First, we measured how far our arms could go around a tree. Then, we took a photo of the tree bark to upload into the iNaturalist app. iNaturalist, a joint initiative of the California Academy of Sciences and the National Geographic Society, allows you to photograph wildlife and wild species you observe and quickly crowdsource identification if you provide your location. Plus, you’re contributing to biodiversity science!

The app identified our tree as a shagbark hickory (Carya ovata). However, upon further review by naturalist Dave Anderson, it could also be a sugar maple. We should have taken a few more photos of the branches and leaves to help with the identification.

We also looked for signs of spring — emerging buds on branches and green stems poking up from thawing earth — and listened for birds and animals who might be returning to the woods.

 

Connect with nature

A chipmunk peeks out of its hiding place on a warm early spring day.
 Luckily, whether you’re self-isolating inside, keeping to your neighborhood or you have easy access to forests and fields, it’s easier than ever to grow your connections to the natural world. The Society for the Protection of New Hampshire Forests and many other local nonprofits are offering a myriad of digital and virtual educational resources for all ages.

 

Here are a few that might be of interest: 

  • Our (Out)doors are Open: The Forest Society has pulled together a number of digital links and tools on our website. If you’re headed outside, you can use our online reservation guide to find a property that is open to visitors. Fifty-eight of the properties host marked trails. We encourage you to visit a local (to you), lowertrafficked reservation to ensure you can stay at least 6 feet apart from other visitors to the trails. If you’re staying inside, the Forest Society will be hosting weekday “Lunchtime LIVE” broadcasts on Facebook featuring educational talks on wildlife, forestry and other topics.
  • Our friends at New Hampshire Audubon recently hosted a Facebook live Q&A with their education coordinator and an animal ambassador, the Barn Owl. The presentation kept our whole family entertained and we learned why owls have so much mobility in their necks compared to humans. Follow your favorite environmental nonprofit organizations on social media to see the latest new content.
  • The New Hampshire Agriculture in the Classroom organization runs a special program that brings classes of students to farms. But, they also provide curriculum to schools and families, from maple recipes for pre-schoolers to a lesson on sap value calculation for middle-schoolers.
  • Wildlife cameras: Peep in on live video of a peregrine falcon nest on top of the Brady Sullivan building in Manchester or watch other broadcasts from around the country.
  • Use the iNaturalist app to participate in community projects, too. For example, the Harris Center for Conservation Education is hosting a virtual “BioBlitz” on April 5 where volunteers help document the biodiversity of a particular town or region through the app.

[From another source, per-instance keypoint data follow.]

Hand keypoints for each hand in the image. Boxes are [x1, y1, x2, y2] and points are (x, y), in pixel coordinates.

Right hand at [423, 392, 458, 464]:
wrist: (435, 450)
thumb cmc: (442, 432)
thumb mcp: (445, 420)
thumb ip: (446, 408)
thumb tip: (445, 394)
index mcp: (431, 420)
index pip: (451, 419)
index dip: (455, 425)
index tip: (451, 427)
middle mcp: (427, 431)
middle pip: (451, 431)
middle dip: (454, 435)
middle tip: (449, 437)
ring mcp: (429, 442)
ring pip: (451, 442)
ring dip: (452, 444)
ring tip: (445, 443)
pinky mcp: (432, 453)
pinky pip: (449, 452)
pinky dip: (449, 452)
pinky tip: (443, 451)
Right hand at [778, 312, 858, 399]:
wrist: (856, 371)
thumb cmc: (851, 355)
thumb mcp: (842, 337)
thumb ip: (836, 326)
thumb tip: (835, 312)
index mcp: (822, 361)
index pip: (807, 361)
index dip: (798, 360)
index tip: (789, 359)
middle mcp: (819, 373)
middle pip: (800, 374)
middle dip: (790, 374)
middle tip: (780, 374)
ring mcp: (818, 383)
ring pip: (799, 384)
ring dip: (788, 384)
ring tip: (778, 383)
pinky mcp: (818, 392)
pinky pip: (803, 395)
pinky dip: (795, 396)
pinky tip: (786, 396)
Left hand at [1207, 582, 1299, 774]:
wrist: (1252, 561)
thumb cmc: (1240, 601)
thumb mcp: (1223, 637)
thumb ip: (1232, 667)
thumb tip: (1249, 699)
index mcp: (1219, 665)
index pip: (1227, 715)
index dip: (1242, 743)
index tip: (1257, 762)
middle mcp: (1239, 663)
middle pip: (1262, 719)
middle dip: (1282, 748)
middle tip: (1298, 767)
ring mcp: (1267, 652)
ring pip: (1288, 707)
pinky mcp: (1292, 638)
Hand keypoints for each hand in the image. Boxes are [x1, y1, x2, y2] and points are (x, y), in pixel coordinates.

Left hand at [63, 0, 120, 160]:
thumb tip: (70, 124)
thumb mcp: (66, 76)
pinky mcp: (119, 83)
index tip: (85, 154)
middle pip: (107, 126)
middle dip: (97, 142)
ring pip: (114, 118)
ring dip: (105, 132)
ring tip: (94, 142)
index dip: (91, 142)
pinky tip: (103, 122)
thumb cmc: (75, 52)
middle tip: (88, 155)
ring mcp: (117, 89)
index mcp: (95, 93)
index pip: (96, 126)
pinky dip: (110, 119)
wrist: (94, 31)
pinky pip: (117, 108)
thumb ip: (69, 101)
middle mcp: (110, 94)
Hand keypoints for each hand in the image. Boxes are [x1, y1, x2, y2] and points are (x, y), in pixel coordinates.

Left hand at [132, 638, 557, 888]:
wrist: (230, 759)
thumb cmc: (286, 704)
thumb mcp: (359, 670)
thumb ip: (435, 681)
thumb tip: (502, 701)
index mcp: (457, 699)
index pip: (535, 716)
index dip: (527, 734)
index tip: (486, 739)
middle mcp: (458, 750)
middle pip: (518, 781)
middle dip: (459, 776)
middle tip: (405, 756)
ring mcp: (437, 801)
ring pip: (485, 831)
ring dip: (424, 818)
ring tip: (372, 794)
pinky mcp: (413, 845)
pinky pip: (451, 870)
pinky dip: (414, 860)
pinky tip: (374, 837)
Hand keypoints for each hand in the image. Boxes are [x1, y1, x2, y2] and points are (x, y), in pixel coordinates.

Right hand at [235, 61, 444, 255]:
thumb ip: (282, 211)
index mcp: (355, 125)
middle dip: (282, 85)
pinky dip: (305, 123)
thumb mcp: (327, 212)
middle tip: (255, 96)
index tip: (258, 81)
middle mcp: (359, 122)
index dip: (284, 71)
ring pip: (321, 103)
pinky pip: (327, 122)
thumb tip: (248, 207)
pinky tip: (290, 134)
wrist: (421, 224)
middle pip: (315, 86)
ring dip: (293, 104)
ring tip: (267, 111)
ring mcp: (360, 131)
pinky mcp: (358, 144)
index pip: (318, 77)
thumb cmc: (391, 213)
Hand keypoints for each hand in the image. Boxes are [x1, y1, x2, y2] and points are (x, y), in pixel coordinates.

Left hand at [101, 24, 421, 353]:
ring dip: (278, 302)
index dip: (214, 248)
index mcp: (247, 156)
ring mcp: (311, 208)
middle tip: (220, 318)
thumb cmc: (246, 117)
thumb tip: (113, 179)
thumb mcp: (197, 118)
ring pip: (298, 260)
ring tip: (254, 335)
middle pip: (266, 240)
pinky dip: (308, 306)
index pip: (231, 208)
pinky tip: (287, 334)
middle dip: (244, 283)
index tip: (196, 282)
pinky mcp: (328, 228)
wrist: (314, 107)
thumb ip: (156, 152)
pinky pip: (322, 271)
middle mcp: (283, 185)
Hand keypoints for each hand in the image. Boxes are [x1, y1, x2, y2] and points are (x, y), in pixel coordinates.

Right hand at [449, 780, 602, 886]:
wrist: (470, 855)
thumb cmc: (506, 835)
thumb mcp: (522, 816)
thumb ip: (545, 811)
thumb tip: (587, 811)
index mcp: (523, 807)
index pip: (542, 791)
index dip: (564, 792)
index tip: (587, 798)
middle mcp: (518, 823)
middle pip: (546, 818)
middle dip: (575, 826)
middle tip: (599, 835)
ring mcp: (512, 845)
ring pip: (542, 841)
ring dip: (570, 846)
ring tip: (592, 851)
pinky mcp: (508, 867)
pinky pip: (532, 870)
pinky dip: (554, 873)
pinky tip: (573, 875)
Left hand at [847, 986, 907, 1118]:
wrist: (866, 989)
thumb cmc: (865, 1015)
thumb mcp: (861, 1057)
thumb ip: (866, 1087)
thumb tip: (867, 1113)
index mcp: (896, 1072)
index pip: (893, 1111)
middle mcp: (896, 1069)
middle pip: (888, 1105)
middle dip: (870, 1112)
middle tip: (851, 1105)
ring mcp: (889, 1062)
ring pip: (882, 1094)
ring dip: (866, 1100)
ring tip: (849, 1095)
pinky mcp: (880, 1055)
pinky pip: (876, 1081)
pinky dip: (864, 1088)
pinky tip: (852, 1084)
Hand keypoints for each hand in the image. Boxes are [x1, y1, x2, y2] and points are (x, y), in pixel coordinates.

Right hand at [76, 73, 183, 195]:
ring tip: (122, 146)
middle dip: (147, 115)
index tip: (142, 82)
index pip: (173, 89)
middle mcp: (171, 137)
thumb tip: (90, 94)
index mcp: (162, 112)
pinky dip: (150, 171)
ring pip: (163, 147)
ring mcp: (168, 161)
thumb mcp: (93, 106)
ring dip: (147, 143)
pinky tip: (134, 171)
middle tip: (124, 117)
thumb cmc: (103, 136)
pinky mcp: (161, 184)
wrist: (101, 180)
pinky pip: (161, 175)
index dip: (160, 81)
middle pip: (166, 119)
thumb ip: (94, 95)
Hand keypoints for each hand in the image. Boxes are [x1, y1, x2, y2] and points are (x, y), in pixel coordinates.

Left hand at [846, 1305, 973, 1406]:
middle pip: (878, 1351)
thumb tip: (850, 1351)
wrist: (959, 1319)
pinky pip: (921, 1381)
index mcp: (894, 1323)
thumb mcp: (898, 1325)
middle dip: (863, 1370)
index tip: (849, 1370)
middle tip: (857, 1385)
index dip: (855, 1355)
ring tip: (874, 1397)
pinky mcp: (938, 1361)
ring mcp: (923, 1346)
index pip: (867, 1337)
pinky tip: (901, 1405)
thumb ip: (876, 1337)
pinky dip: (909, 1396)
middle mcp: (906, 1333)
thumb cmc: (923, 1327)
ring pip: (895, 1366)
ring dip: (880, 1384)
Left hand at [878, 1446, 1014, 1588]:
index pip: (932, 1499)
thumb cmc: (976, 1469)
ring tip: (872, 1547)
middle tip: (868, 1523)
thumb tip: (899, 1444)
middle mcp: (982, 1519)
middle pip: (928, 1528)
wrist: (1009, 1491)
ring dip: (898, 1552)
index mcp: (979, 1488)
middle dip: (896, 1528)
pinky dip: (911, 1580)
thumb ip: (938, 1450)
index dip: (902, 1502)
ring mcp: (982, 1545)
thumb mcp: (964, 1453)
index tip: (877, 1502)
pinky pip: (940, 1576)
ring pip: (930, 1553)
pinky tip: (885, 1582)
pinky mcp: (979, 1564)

As for my family, we’re busy planning a few hikes and camping trips for the summer, reminding ourselves that better times will be ahead. I’m also using our time indoors to find a few treasured, tattered paperbacks that have traveled with me from Alaska to New Hampshire. They bring me comfort each time I return to the pages.

One of my favorites is “Pilgrim at Tinker Creek” by Annie Dillard, who reminds us how to see by sharing her everlasting reflections on the natural world she finds outside her door.

She wrote: “It has always been a happy thought to me that the creek runs on all night, new every minute, whether I wish it or know it or care, as a closed book on a shelf continues to whisper to itself its own inexhaustible tale.”

 

Anna Berry is the digital outreach manager for The Society for the Protection of New Hampshire Forests.